И только по утрам - такая досада! - у Кузьмы Андреича всегда болела голова. Оно бы и ничего, можно терпеть, если бы не на работу. По утрам вся мужичья половина деревни так же мучается головной болью, но однако работают. А у Кузьмы Андреича особая статья - ответственность. Тут ничего не попишешь! Не дай Бог не тот укол сделаешь кому-нибудь, ведь человека можно угробить. Это и жена его понимала и каждое утро участливо его спрашивала:
- Болить?
- Болить, - неизменно отвечал муж внимательной супружнице и садился за стол в предвкушении утреннего возлияния.
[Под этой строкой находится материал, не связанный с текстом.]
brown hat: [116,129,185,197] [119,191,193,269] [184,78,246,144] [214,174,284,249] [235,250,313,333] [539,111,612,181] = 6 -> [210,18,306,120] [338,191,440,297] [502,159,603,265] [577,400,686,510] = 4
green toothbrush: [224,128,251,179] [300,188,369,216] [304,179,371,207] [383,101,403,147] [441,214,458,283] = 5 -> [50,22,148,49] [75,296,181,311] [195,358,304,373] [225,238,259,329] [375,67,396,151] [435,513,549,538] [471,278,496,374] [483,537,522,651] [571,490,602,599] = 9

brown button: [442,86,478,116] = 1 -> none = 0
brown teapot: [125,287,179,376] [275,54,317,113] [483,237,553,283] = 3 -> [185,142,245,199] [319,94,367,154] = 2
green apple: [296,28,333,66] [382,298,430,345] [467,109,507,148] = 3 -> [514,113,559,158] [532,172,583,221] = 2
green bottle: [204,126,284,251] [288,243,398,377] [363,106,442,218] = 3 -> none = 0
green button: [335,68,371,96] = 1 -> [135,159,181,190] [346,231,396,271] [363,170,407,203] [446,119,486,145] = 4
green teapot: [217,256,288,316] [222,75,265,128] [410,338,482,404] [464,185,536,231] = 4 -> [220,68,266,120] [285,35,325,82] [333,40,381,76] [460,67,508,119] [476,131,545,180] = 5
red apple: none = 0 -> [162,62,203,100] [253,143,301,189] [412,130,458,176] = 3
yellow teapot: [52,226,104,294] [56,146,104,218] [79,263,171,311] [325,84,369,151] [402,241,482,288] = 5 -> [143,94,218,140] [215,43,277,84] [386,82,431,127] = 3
И вот тут она вместе с завтраком подавала ему полную мензурку светлой и прозрачной, как девичья слеза в предверии любви, такой желанной опохмелки, что нутро у Кузьмы Андреича вздрагивало (зря что ли придумали люди самый короткий и такой жизненный тост: "Вздрогнем!"), аж плечи слегка передергивались, а голова, казалось, только от одного созерцания приходила в норму.
Только одна утренняя мензурка - всего-то 30 капель! - а человек на цельный день становился деятельным и нужным другим людям. А вот с некоторых пор этот режим нарушился: все стало дорожать, поставки лекарств в медпункт сильно урезали, в том числе и раствор медицинский антисептический 95%,что очень затруднило привычное течение жизни Кузьмы Андреича. При трех незыблемых вечерних мензурках на утреннюю не хватало, голова болела по полдня и больше, Кузьма Андреич мрачнел, глотал таблетки от головной боли и подумывал о свекольной или сахарной "дурочке" - все-таки это не химия.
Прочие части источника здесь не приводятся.